Nikkei Plunges Five Percent Thursday

Published 05/31/2013, 02:15 AM
Updated 05/14/2017, 06:45 AM

It happened again.

On Thursday, the Nikkei plunged 737.43 points to close at 13,589—five percent lower and well below the psychological 14,000 mark that investors were eyeing. In total, Thursday’s move represents an 11.94 percent loss since the index’s top of 15,432 on May 22.

To add some perspective. If the Dow fell 11.94 percent from current levels, that would be a loss of more than 1,820 points bringing the index down to 13,482. It’s a massive move in a market that has been in bull mode all of 2013.

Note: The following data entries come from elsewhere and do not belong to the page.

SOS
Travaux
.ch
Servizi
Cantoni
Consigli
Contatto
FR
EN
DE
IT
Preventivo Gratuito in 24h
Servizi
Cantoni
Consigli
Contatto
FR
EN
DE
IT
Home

What caused the selling? It’s the reason that may put the most fear into the minds of the longs. There was essentially no reason at all but speculation abounds. In an overnight CNBC article, jitters over key U.S. data coming out today as well as a strengthening yen were cited but in an early CNBC report, a Japanese reporter said that the only reason found for the sell off was technicals.

The U.S. data being referred to are weekly jobless claims and a preliminary estimate of first quarter GDP—hardly data points that would cause a massive market to sell off five percent.

The yen seems more plausible. The yen is sitting at 100.92 against the dollar after reaching a low of 100.54 earlier.

Of the U.S. data that might be important to Japanese traders, the U.S. 10 year treasury yield has risen of late and that has made U.S. markets nervous as investors react to what could be a change to U.S. QE.

Strategists are pointing to profit taking. Since Japanese Prime Minister Shinzo Abe announced a QE program that makes the U.S. program look insignificant, the Nikkei trade has represented easy money for global investors but as the market continued moving to the upside and profits on those trades soared, it didn’t take much for investors to take profits and run.

"We think the Nikkei will end the year higher, but there're just lots and lots of profit taking right now," said Kelly Teoh, markets strategists at IG Markets.

The question that world markets are asking is, will the Nikkei act as contagion for other markets Thursday? So far, European markets are mixed with the FTSE close to unchanged, the German DAX up 0.21 percent and the S&P 500 and Dow also sitting around the unchanged level suggesting that Japanese investors may have been reacting to Wednesday’s bad day in the U.S. markets more than U.S. markets will react to the Nikkei.